Gustav Holst's
The Planets - This seven movement (primarily) orchestral piece pays tribute to Mars, Venus, Jupiter, Mercury, Saturn, Uranus and Neptune. Even if you're unfamiliar with it by name, most of you will recognize Mars and Jupiter, as they are both often used for dramatic scenes in movies and commercials. It is a beautiful work and I love how it gives each planet its own personality. In fact, it was my soundtrack for the 2024 eclipse. I listened to it in its entirety leading up to totality. I said primarily orchestral because the last movement, Neptune, actually involves a small choir. The key is that the audience is never supposed to see them or associate the music they're creating with people. It's like we're all the "sounds of space and the various planets." The decrescendo at the end is supposed to be so unnatural, like sound being silenced in the vacuum of space, that they often keep the small choir right at the stage door and gradually shut said door on them at the end to enhance the extremity and intensity of said decrescendo. It was either my second or third year with the Houston Symphony when I was one of 10 singers selected to sing Neptune. The chorus was somewhere around 230 at the time, so I felt really honored to be selected. It's not an every year sort of thing either, so it was just a really special one-off in that season. It is one of my most favorite symphony memories.

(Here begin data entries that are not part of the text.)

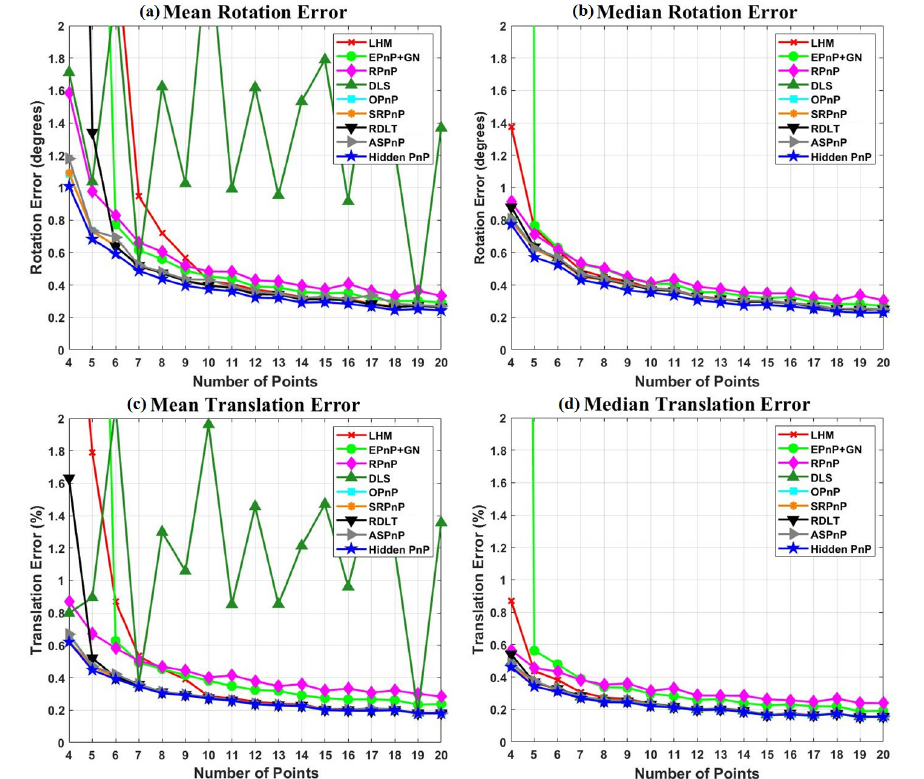
Figure 3. Error comparison in the Ordinary 3D case.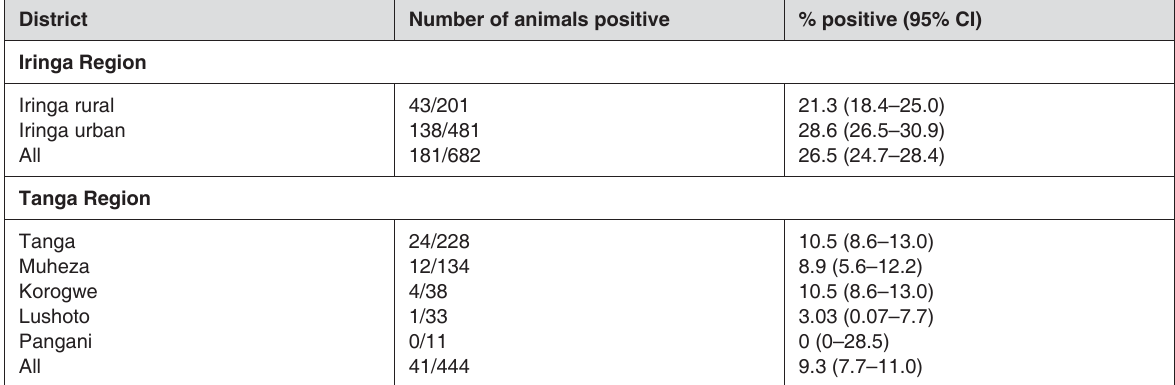
TABLE 2 The prevalence of Cryptosporidium spp. in dairy cattle by regions and districts in Iringa and Tanga. 95 % CI = confidence intervals adjusted for the farm effect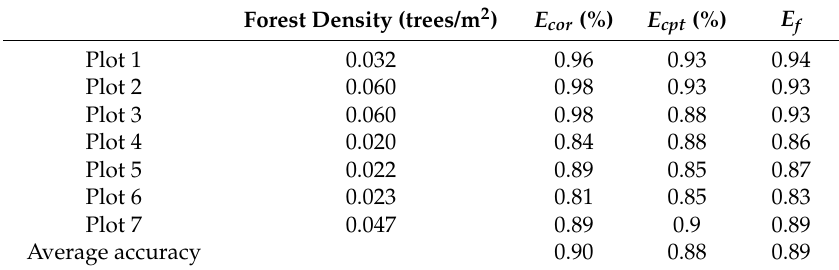
Table 5. Single tree segmentation results by our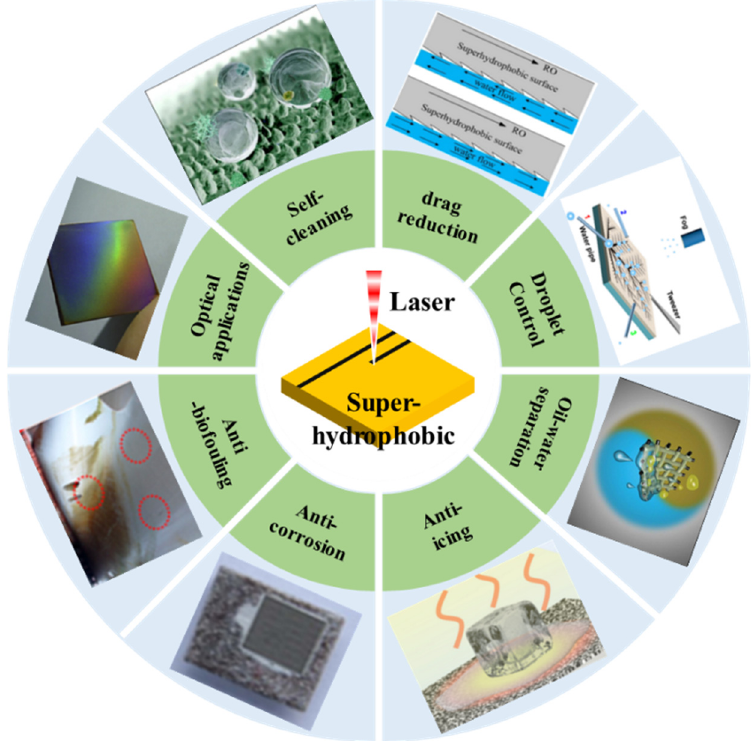
Figure 4. Industrial applications of functional surfaces prepared by laser micromachining.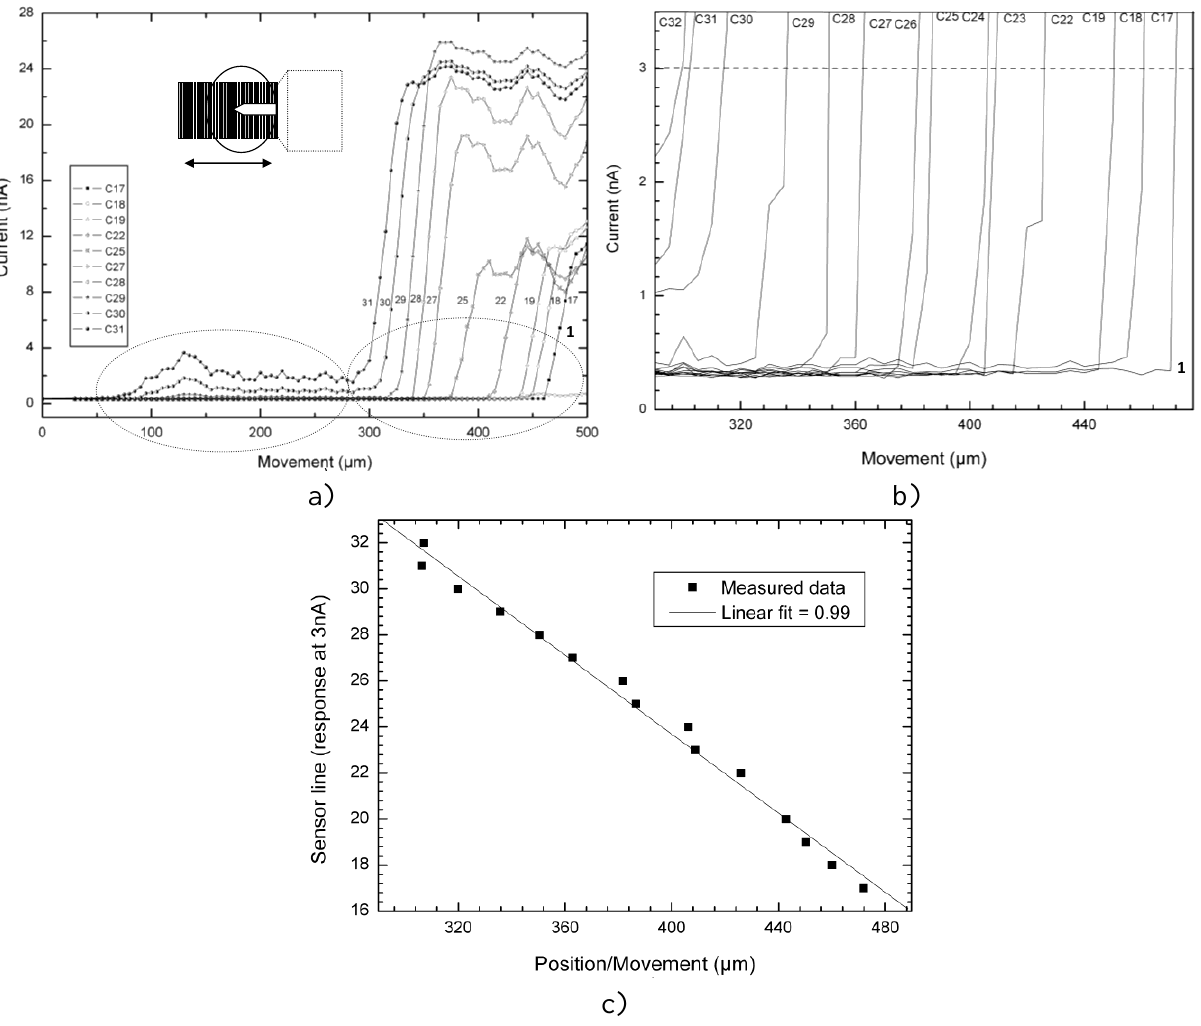
perpendicular to the sensor lines (b) Sketch of the response of each detector at the 3 nA threshold level, when just the holding structure of the cantilever is present (c) Sketch of the measured data at each detector for the 3 nA threshold level and its related linear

WARNING- Mini Novella Coming!
It was a one night engagement between the Houston Symphony and NASA. The concert was held at the Cynthia Woods Mitchell Pavilion...which is one of those theaters where you've got a significant covered area for assigned ticketed seating and then a large outdoor lawn area for open seating. The NASA component involved tons of images of each planet from the Hubble Space Telescope. A massive screen came down in front of the bulk of the orchestra so that the audience would be hearing the music of each planet while seeing all of these incredible images taken in space. Those with lawn seating also had the experience of being under the stars while it all happened. I had to arrive in the middle of the day for the one and only dress rehearsal. I was already floored because we had dressing rooms and craft services the entire time. I had just seen an 80s concert there with groups like the Go-Go's, B52s, etc. so my mind was more on the fact that I was occupying the same private special spaces as these famous acts I'd seen just a month earlier. In any event, maestro played around with our location/positioning during dress for the proper volume during the main parts of the movement as well as that dramatic decrescendo. In the end, he opted for six singers in the hall, one in the stage doorway, three of us on stage and all of us silently moving away from the door/off stage and then the door slowly shutting in front of us at the very end. I was pretty stoked because I was one of the three that made the actual stage. Still totally out of sight, but I made the stage. The performance was fine but what really stuck with me was something the maestro did just before showtime. He knew that at least some of us identified as performers and not just musicians. So, he asked if we wanted to walk the stage right before just to get that feel for it, since many people had already filed into their seats or had set up their blankets out on the lawn. I jumped at the opportunity! I love to get that feel for the audience to get myself amped up. It was sort of a surreal pinch me moment to be standing front center stage in this major venue with thousands of people in front of me and more coming in (sold out show- between seating and lawn, capacity is over 16,000).
Oh, and since we were at the very end and our part was this super high, lyric sort of ethereal sounding thing, most of us didn't touch the food from craft services. Phlegm is a very real concern. One of the craft services ladies asked me what was wrong and I explained. So, at the end, we came back to all kinds of food boxed up and bagged so we could bring it all home. I think I wound up with 3-4 days worth of food out of it...from snacks, sides and desserts, to several main course options.
I'm sure I could come up with two other totally separate pieces of unrelated gratitude, but I think I've already woven more than three into this little story.